Besides the rather strange use of ostrich eggs, an important comment is made in the explanation:
As for "a cloth of a physician's outfit," it is the strip of cloth that is used by the bandager.
And who is this bandager?
It's the embalmer, the professional whose charge it was to make mummies. This passage therefore suggests that there may have been contact and exchanging of knowledge between these two professional groups, suggesting the possibility of physicians learning from the removal of organs during the preparation of corpses for burial.
Despite all this knowledge, however, we should not forget that much of the treatments in ancient Egypt were based on magic.
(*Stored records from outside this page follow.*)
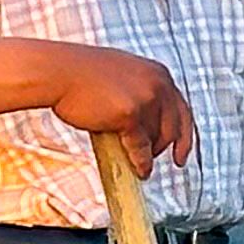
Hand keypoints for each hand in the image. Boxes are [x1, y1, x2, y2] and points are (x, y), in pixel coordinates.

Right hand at [49, 47, 196, 175]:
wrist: (59, 72)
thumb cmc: (83, 75)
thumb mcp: (123, 76)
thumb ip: (141, 94)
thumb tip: (149, 124)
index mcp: (158, 73)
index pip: (182, 109)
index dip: (184, 136)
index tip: (181, 155)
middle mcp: (158, 84)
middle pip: (173, 128)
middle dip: (162, 148)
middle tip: (151, 160)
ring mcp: (146, 98)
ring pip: (156, 139)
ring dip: (148, 155)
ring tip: (138, 164)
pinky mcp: (131, 114)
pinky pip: (142, 147)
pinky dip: (142, 163)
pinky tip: (139, 171)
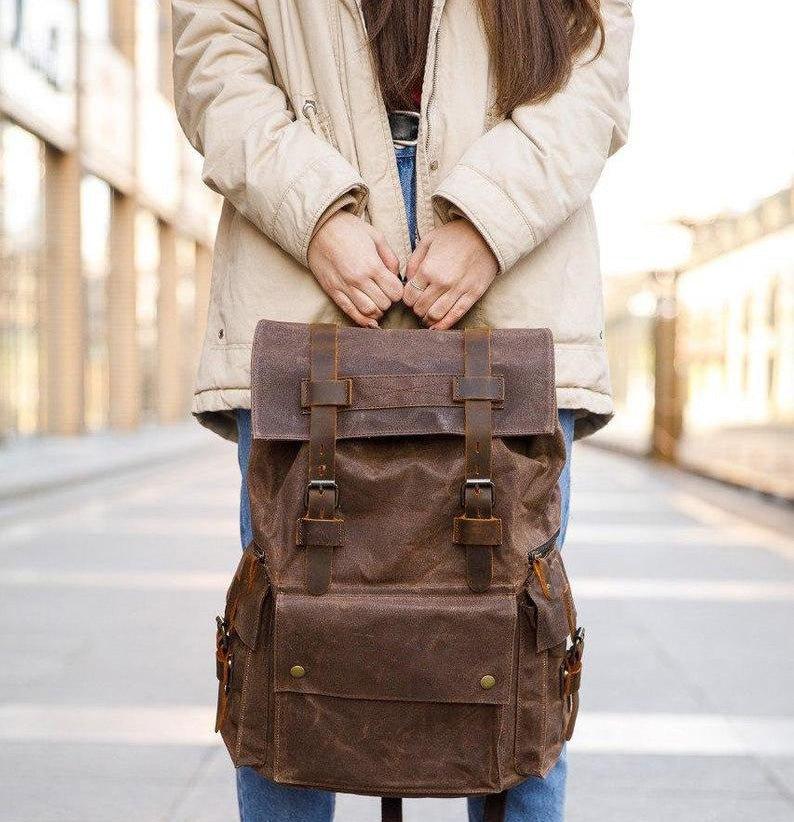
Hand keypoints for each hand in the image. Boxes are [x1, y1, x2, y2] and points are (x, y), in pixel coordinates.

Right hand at [308, 211, 402, 326]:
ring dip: (376, 310)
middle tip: (384, 293)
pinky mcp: (333, 292)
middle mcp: (359, 279)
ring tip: (376, 302)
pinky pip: (350, 313)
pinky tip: (368, 317)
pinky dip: (362, 319)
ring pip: (369, 312)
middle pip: (384, 304)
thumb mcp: (376, 236)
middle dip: (388, 300)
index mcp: (372, 265)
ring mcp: (345, 287)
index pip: (395, 292)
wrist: (318, 229)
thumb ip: (390, 258)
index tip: (394, 286)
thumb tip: (396, 276)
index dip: (398, 291)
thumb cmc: (349, 230)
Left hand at [402, 219, 497, 329]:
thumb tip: (407, 281)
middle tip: (419, 306)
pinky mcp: (473, 295)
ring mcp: (458, 290)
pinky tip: (437, 327)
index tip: (411, 297)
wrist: (485, 235)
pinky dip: (444, 325)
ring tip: (427, 316)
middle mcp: (442, 283)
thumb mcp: (428, 241)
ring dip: (428, 319)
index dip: (407, 299)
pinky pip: (456, 316)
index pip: (409, 296)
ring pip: (436, 316)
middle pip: (421, 308)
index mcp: (428, 269)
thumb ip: (413, 262)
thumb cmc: (454, 236)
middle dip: (417, 310)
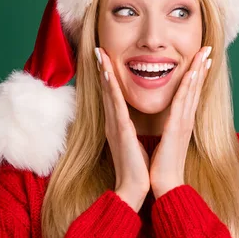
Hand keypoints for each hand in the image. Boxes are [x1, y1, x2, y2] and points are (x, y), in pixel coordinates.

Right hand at [96, 47, 149, 211]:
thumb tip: (133, 120)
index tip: (107, 59)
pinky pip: (116, 105)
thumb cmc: (138, 167)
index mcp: (119, 124)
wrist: (134, 188)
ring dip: (105, 72)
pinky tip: (108, 74)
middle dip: (104, 69)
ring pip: (109, 93)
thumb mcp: (135, 142)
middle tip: (99, 49)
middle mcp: (114, 122)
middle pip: (107, 90)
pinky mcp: (120, 131)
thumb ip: (131, 129)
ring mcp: (115, 125)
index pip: (113, 95)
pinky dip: (111, 88)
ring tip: (101, 54)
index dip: (109, 77)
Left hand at [149, 46, 212, 197]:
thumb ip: (168, 129)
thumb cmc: (162, 167)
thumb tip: (168, 122)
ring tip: (204, 54)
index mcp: (182, 123)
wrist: (165, 186)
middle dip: (201, 67)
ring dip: (198, 71)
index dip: (197, 75)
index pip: (191, 94)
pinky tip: (191, 73)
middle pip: (195, 88)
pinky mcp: (177, 128)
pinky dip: (188, 86)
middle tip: (208, 49)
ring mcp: (183, 123)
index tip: (201, 60)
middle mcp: (186, 120)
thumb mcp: (166, 142)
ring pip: (191, 91)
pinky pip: (182, 102)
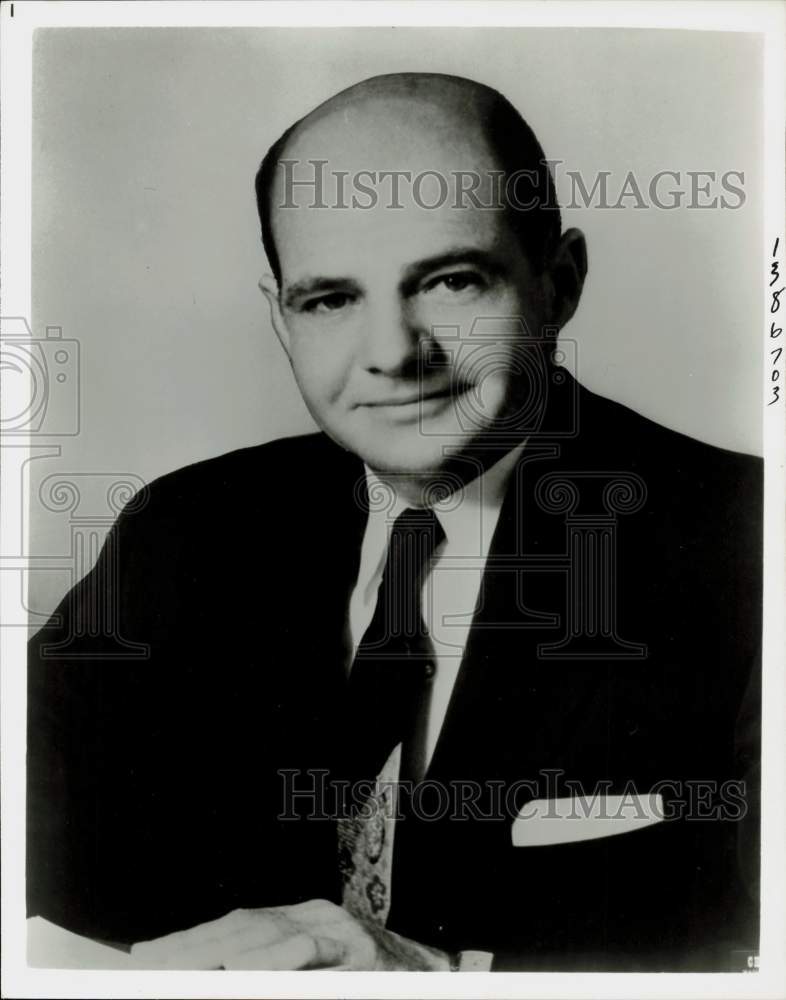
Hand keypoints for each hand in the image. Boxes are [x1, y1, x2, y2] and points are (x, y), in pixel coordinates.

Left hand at [130, 899, 451, 969]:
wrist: (432, 971)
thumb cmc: (368, 976)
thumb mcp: (315, 969)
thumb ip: (274, 967)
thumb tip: (221, 974)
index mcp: (300, 918)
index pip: (235, 925)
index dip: (190, 939)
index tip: (147, 955)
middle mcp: (316, 916)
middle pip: (244, 928)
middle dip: (194, 948)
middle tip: (152, 965)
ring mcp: (339, 931)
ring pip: (272, 938)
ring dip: (223, 956)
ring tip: (184, 971)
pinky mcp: (359, 953)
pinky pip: (310, 953)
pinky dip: (275, 962)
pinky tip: (243, 973)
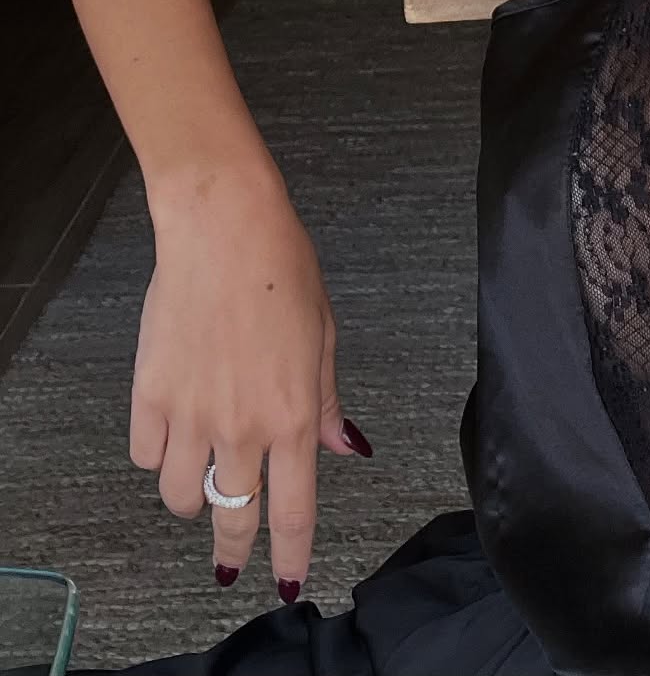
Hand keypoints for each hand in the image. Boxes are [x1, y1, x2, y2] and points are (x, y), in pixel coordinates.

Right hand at [130, 176, 371, 596]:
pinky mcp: (149, 394)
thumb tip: (342, 448)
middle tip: (233, 560)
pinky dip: (155, 455)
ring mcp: (190, 415)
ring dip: (191, 496)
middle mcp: (241, 427)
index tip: (290, 582)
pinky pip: (143, 455)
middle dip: (234, 548)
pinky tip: (170, 434)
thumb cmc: (284, 269)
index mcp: (293, 415)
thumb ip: (326, 401)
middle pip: (232, 516)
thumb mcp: (325, 334)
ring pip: (177, 496)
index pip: (294, 511)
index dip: (291, 555)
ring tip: (202, 475)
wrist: (224, 230)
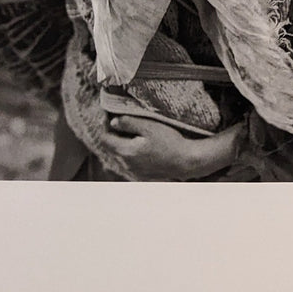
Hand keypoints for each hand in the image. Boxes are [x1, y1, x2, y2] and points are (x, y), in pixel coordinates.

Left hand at [97, 115, 243, 180]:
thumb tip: (113, 122)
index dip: (106, 126)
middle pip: (112, 148)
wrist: (187, 161)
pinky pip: (131, 162)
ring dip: (124, 144)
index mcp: (126, 151)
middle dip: (115, 135)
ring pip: (121, 155)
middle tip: (122, 121)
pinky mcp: (143, 174)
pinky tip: (143, 146)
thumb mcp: (150, 127)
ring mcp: (134, 171)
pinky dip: (132, 153)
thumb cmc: (170, 142)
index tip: (111, 116)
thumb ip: (129, 123)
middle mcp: (127, 164)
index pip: (105, 139)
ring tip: (134, 133)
For example, before using the ostrich egg concoction, the papyrus instructs:
What is said as magic over this prescription: "The enemy in the wound has been driven off; the conspiracy in the blood has been made to tremble; the fulbure of every side has been given to the mouth of the effective goddess. This temple will not deterioriate; there is no crocodile or poison therein. For I am in the effective goddess's protection: Osiris's son is rescued."
For all the surprising level of knowledge about disease for such an ancient time, Egyptian physicians were primarily priests. Many of the treatments they used were based on magic and superstition. Even so, through observation, they managed to understand more than you might think.